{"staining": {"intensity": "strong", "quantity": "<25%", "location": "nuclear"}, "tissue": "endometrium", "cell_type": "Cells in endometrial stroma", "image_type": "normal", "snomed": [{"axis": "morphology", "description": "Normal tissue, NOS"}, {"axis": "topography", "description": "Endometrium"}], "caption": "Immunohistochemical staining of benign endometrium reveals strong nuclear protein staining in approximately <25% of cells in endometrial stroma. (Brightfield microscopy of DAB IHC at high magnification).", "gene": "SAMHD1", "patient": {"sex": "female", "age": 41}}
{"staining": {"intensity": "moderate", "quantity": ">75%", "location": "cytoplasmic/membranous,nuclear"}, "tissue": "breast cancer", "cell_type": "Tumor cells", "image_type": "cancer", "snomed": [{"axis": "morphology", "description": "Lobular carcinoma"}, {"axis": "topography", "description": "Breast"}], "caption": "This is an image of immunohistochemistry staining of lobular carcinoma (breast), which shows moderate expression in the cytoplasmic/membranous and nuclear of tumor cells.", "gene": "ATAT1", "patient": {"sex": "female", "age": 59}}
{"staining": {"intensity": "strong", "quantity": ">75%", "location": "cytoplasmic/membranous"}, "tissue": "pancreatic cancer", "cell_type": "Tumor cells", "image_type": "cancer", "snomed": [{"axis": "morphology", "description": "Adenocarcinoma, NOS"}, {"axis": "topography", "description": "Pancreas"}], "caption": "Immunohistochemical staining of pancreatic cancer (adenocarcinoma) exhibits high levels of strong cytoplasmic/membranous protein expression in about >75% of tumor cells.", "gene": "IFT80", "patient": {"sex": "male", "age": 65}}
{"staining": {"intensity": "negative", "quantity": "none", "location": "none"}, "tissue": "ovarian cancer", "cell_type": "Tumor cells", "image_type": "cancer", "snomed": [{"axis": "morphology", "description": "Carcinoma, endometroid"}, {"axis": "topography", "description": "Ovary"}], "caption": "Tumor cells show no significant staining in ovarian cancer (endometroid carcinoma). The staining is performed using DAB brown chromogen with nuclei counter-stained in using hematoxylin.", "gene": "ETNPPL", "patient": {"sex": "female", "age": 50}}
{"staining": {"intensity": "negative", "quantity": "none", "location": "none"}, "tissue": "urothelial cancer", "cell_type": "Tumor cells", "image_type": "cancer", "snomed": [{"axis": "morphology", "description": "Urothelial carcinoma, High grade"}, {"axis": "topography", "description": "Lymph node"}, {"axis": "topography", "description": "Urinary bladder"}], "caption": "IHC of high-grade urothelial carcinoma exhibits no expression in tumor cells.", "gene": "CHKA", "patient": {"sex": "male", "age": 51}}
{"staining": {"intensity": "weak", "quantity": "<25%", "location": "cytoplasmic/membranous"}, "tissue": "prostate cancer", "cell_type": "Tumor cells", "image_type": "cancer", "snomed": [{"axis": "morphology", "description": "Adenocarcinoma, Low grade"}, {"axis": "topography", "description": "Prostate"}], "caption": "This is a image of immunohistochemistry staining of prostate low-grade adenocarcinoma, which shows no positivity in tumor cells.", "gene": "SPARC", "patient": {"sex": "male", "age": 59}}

About this exercise: Repeat the material above exactly, including every line.

Task output:
{"staining": {"intensity": "strong", "quantity": "<25%", "location": "nuclear"}, "tissue": "endometrium", "cell_type": "Cells in endometrial stroma", "image_type": "normal", "snomed": [{"axis": "morphology", "description": "Normal tissue, NOS"}, {"axis": "topography", "description": "Endometrium"}], "caption": "Immunohistochemical staining of benign endometrium reveals strong nuclear protein staining in approximately <25% of cells in endometrial stroma. (Brightfield microscopy of DAB IHC at high magnification).", "gene": "SAMHD1", "patient": {"sex": "female", "age": 41}}
{"staining": {"intensity": "moderate", "quantity": ">75%", "location": "cytoplasmic/membranous,nuclear"}, "tissue": "breast cancer", "cell_type": "Tumor cells", "image_type": "cancer", "snomed": [{"axis": "morphology", "description": "Lobular carcinoma"}, {"axis": "topography", "description": "Breast"}], "caption": "This is an image of immunohistochemistry staining of lobular carcinoma (breast), which shows moderate expression in the cytoplasmic/membranous and nuclear of tumor cells.", "gene": "ATAT1", "patient": {"sex": "female", "age": 59}}
{"staining": {"intensity": "strong", "quantity": ">75%", "location": "cytoplasmic/membranous"}, "tissue": "pancreatic cancer", "cell_type": "Tumor cells", "image_type": "cancer", "snomed": [{"axis": "morphology", "description": "Adenocarcinoma, NOS"}, {"axis": "topography", "description": "Pancreas"}], "caption": "Immunohistochemical staining of pancreatic cancer (adenocarcinoma) exhibits high levels of strong cytoplasmic/membranous protein expression in about >75% of tumor cells.", "gene": "IFT80", "patient": {"sex": "male", "age": 65}}
{"staining": {"intensity": "negative", "quantity": "none", "location": "none"}, "tissue": "ovarian cancer", "cell_type": "Tumor cells", "image_type": "cancer", "snomed": [{"axis": "morphology", "description": "Carcinoma, endometroid"}, {"axis": "topography", "description": "Ovary"}], "caption": "Tumor cells show no significant staining in ovarian cancer (endometroid carcinoma). The staining is performed using DAB brown chromogen with nuclei counter-stained in using hematoxylin.", "gene": "ETNPPL", "patient": {"sex": "female", "age": 50}}
{"staining": {"intensity": "negative", "quantity": "none", "location": "none"}, "tissue": "urothelial cancer", "cell_type": "Tumor cells", "image_type": "cancer", "snomed": [{"axis": "morphology", "description": "Urothelial carcinoma, High grade"}, {"axis": "topography", "description": "Lymph node"}, {"axis": "topography", "description": "Urinary bladder"}], "caption": "IHC of high-grade urothelial carcinoma exhibits no expression in tumor cells.", "gene": "CHKA", "patient": {"sex": "male", "age": 51}}
{"staining": {"intensity": "weak", "quantity": "<25%", "location": "cytoplasmic/membranous"}, "tissue": "prostate cancer", "cell_type": "Tumor cells", "image_type": "cancer", "snomed": [{"axis": "morphology", "description": "Adenocarcinoma, Low grade"}, {"axis": "topography", "description": "Prostate"}], "caption": "This is a image of immunohistochemistry staining of prostate low-grade adenocarcinoma, which shows no positivity in tumor cells.", "gene": "SPARC", "patient": {"sex": "male", "age": 59}}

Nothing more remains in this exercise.